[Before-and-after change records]
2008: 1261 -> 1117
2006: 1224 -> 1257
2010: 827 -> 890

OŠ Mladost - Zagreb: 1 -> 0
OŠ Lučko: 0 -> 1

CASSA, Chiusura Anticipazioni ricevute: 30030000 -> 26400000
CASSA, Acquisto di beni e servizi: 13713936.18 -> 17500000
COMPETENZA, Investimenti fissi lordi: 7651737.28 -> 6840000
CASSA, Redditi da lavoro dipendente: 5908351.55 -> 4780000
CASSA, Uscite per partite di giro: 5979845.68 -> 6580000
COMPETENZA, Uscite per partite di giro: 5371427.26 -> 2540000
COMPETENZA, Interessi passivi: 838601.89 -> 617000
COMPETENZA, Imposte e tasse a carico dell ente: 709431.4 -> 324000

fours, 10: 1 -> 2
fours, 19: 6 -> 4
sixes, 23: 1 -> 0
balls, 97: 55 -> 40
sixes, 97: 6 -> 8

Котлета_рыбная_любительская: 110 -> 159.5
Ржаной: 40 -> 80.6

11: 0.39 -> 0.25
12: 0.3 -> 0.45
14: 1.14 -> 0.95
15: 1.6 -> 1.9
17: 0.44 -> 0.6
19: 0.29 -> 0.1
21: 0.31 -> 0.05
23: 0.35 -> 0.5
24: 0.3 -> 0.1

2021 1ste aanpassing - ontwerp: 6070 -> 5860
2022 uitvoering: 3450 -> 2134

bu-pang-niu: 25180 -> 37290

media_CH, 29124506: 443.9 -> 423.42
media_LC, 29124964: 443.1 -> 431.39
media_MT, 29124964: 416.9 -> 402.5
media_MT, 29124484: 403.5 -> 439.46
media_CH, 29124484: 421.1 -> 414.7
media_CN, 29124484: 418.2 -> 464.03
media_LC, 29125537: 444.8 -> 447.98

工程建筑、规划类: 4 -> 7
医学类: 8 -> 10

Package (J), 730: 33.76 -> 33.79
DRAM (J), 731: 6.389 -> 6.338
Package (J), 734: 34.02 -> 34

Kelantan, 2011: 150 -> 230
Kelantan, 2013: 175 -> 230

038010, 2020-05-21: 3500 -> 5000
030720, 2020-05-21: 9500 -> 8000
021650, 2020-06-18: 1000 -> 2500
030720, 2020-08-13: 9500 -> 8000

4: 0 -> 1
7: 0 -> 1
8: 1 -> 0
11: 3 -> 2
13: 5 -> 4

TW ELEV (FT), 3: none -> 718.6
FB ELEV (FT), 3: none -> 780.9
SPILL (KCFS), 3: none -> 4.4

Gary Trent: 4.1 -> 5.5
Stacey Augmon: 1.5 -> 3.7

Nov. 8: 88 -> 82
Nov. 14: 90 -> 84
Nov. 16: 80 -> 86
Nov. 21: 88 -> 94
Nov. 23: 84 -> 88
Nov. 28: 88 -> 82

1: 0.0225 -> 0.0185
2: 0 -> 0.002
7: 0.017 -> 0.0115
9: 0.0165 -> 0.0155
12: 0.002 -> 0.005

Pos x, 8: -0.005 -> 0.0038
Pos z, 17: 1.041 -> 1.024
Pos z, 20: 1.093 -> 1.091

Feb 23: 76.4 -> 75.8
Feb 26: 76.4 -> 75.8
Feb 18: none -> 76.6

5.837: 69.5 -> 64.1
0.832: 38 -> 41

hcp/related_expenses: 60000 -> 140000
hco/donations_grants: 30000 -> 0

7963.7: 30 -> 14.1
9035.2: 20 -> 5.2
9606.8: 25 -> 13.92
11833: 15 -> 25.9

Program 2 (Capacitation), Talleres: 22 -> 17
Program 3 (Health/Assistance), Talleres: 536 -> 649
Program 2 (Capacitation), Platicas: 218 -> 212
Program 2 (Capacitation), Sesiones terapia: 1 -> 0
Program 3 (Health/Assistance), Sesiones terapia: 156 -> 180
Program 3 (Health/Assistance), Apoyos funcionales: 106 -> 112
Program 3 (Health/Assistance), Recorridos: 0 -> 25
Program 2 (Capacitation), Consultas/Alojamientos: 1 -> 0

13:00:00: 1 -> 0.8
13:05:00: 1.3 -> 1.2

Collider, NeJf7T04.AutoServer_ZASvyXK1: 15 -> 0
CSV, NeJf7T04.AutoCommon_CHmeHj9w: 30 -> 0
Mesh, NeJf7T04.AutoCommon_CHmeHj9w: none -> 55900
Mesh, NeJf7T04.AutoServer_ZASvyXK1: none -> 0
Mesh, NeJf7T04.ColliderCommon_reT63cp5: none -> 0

> **Request**
An exact copy of the lines above between the line holding "Feb 23: 76.4 -> 75.8" and the line holding "Program 2 (Capacitation), Talleres: 22 -> 17", inclusive, is the whole answer.

> **Answer**
Feb 23: 76.4 -> 75.8
Feb 26: 76.4 -> 75.8
Feb 18: none -> 76.6

5.837: 69.5 -> 64.1
0.832: 38 -> 41

hcp/related_expenses: 60000 -> 140000
hco/donations_grants: 30000 -> 0

7963.7: 30 -> 14.1
9035.2: 20 -> 5.2
9606.8: 25 -> 13.92
11833: 15 -> 25.9

Program 2 (Capacitation), Talleres: 22 -> 17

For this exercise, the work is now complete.